* [Work item] The number of lines containing the word "заявки" is all you should give; count them in the records below.

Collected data
⟨

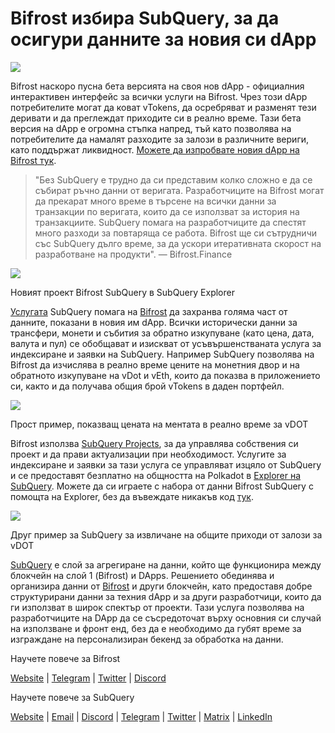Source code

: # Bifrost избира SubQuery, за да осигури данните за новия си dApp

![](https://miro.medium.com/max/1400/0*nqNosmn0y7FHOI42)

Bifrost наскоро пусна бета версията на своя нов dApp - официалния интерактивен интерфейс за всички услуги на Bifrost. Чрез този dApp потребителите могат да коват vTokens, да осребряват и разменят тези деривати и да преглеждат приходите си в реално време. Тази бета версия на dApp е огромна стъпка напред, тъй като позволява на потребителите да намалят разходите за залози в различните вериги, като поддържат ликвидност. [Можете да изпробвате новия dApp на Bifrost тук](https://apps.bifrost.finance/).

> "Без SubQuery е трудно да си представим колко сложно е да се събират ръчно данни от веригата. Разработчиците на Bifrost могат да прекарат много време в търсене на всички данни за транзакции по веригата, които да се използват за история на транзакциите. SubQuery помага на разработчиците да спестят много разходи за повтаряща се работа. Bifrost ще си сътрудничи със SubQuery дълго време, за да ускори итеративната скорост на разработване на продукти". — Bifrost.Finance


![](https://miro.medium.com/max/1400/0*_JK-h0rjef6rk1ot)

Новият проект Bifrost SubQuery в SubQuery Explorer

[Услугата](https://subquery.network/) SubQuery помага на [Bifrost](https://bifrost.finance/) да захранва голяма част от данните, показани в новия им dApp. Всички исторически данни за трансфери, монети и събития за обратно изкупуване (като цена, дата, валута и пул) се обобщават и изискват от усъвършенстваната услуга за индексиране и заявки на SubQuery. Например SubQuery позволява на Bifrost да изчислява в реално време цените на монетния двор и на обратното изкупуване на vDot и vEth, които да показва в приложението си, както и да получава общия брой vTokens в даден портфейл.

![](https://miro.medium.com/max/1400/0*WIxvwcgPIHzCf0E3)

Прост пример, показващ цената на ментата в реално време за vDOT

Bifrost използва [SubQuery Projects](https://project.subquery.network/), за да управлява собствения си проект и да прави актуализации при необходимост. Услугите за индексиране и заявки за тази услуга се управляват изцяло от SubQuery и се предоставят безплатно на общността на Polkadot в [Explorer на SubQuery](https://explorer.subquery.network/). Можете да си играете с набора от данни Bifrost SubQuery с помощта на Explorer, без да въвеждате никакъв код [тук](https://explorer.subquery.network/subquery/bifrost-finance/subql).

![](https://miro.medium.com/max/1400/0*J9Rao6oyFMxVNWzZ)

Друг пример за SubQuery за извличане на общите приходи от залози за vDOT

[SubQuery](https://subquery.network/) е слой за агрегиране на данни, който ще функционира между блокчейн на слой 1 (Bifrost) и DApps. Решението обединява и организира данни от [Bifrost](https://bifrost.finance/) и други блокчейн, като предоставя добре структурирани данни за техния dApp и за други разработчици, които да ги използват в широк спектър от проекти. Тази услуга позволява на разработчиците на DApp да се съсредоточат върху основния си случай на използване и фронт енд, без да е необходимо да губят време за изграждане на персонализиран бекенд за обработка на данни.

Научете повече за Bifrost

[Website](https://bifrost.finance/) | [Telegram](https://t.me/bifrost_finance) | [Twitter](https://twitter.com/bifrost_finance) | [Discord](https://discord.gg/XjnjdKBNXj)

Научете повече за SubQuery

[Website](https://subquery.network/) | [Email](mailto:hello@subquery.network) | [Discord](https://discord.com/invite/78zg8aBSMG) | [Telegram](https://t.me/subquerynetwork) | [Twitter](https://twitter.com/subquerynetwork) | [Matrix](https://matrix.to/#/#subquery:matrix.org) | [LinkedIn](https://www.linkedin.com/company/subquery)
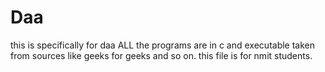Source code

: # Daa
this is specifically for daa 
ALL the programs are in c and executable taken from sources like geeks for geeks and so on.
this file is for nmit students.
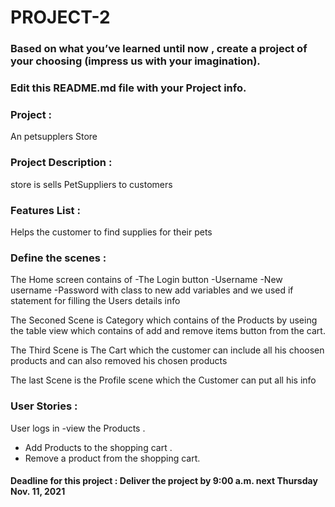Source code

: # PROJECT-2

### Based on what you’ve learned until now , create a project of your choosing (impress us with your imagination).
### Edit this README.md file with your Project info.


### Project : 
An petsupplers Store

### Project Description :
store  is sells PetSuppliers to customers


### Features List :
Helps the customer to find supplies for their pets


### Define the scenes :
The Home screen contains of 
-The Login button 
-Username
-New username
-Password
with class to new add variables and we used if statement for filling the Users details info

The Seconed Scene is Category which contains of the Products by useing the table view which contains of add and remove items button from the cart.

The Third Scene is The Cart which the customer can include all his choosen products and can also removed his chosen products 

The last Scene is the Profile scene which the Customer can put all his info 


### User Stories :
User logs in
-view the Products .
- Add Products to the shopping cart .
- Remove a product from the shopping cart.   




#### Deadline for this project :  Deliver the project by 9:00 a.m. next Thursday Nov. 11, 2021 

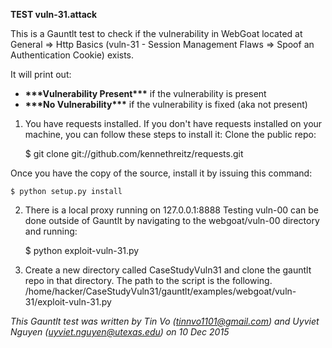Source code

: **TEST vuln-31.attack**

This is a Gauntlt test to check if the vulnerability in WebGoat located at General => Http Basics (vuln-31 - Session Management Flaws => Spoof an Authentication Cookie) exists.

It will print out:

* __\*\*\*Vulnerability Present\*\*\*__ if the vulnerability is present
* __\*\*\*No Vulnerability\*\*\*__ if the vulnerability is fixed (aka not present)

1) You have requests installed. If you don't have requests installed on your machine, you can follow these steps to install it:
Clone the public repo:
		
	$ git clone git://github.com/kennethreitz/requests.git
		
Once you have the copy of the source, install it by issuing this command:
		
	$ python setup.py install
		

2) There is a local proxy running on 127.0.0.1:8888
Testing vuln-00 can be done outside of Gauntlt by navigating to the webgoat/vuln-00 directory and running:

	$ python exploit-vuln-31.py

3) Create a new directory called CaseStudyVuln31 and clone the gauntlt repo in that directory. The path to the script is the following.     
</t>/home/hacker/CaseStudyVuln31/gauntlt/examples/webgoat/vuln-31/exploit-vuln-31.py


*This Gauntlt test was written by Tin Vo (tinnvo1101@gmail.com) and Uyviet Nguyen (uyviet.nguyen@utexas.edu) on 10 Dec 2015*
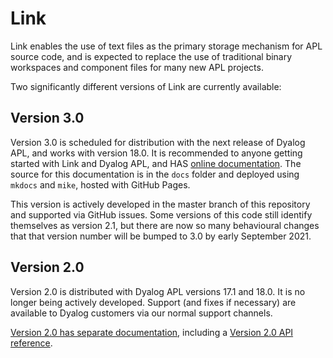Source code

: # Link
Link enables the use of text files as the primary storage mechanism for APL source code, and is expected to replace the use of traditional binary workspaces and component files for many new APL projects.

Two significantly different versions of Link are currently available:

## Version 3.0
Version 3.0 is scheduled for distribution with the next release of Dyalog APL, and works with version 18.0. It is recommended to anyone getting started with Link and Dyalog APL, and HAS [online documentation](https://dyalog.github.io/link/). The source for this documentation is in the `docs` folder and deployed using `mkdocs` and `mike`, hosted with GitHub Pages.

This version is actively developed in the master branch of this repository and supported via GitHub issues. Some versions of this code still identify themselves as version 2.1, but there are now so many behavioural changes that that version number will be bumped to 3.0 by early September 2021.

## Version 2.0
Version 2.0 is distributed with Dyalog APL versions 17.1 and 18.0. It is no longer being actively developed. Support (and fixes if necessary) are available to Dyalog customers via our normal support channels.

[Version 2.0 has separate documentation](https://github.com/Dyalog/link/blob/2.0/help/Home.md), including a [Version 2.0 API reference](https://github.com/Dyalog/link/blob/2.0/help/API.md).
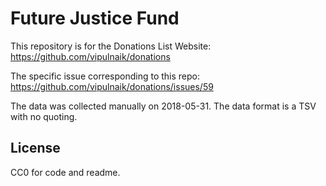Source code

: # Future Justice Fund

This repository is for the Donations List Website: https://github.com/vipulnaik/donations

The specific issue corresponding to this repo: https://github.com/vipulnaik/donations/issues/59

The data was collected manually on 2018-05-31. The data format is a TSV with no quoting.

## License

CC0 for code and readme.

⟩
⟨

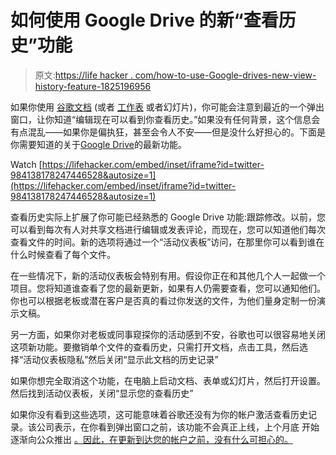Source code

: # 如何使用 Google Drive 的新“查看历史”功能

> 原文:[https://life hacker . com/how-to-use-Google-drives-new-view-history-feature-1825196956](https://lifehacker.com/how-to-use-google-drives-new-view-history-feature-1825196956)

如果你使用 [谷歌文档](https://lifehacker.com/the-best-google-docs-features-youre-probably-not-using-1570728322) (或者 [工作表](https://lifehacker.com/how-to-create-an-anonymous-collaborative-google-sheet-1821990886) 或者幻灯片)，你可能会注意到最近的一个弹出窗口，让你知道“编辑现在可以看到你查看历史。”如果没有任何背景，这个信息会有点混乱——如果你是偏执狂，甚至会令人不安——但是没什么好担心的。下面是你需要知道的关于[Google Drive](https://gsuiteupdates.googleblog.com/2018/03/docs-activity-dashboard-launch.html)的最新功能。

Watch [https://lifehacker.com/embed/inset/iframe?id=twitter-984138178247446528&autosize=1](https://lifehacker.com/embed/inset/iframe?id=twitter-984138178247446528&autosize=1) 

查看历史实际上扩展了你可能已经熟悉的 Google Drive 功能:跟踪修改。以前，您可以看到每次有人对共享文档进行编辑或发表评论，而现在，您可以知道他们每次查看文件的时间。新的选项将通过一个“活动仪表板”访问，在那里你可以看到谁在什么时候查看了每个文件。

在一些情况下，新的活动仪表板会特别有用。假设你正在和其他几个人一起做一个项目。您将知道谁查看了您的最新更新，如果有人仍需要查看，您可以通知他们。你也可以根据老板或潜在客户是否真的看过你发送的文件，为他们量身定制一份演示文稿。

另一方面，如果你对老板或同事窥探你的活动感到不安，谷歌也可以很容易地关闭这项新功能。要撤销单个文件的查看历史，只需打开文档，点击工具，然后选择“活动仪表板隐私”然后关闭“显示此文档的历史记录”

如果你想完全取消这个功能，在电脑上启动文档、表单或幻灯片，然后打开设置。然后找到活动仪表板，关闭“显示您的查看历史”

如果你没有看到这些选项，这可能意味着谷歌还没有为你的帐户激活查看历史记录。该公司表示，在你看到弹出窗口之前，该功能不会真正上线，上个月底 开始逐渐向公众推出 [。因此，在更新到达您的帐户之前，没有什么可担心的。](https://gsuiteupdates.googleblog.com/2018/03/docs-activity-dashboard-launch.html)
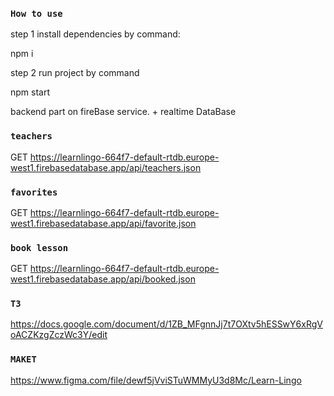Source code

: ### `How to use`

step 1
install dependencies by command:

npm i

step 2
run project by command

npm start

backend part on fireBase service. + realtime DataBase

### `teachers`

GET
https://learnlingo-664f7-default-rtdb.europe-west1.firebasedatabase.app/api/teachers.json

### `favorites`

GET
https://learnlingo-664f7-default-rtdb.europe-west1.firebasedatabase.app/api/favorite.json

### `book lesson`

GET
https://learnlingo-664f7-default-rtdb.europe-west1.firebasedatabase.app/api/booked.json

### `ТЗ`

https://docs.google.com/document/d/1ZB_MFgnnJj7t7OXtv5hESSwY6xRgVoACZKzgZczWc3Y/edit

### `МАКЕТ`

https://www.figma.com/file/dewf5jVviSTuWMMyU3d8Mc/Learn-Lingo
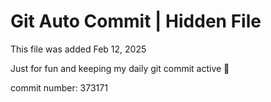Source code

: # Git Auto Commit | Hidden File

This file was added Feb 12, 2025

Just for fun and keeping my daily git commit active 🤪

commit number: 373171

⟩
⟨

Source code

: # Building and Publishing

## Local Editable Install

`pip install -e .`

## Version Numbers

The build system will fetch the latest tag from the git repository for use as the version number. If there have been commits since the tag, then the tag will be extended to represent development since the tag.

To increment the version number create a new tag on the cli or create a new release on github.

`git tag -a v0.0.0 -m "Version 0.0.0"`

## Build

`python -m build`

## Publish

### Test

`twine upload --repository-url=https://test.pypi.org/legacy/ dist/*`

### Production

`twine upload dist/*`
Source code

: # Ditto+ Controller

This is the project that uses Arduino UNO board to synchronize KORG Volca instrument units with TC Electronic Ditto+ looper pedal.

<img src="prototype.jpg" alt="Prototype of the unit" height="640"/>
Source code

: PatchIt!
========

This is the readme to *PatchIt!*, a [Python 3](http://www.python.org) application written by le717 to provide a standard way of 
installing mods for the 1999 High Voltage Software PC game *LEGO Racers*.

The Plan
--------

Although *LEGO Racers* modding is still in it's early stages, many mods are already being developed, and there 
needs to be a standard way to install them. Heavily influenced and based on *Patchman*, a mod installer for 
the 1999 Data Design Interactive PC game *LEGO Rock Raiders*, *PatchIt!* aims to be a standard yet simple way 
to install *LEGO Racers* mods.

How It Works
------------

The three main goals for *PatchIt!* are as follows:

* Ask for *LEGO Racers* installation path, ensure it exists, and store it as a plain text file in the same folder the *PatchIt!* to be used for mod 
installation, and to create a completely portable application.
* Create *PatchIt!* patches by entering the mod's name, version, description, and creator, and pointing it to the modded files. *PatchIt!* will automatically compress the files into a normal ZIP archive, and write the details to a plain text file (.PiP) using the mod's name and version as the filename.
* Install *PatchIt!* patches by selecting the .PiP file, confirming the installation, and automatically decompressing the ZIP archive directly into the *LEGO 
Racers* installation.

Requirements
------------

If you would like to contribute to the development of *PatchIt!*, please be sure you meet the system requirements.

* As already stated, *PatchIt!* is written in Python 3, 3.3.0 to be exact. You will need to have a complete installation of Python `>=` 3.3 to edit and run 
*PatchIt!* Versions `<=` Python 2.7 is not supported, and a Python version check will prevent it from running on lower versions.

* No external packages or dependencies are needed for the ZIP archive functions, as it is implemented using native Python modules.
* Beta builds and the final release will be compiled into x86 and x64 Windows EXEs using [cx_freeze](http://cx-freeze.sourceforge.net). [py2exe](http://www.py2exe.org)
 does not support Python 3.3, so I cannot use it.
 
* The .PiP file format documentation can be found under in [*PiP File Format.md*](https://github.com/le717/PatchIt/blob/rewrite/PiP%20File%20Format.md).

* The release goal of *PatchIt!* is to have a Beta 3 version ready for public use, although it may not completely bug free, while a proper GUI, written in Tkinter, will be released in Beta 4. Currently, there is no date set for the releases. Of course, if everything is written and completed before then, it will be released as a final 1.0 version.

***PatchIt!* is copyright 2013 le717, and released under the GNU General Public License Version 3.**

⟩

* [Response below] 2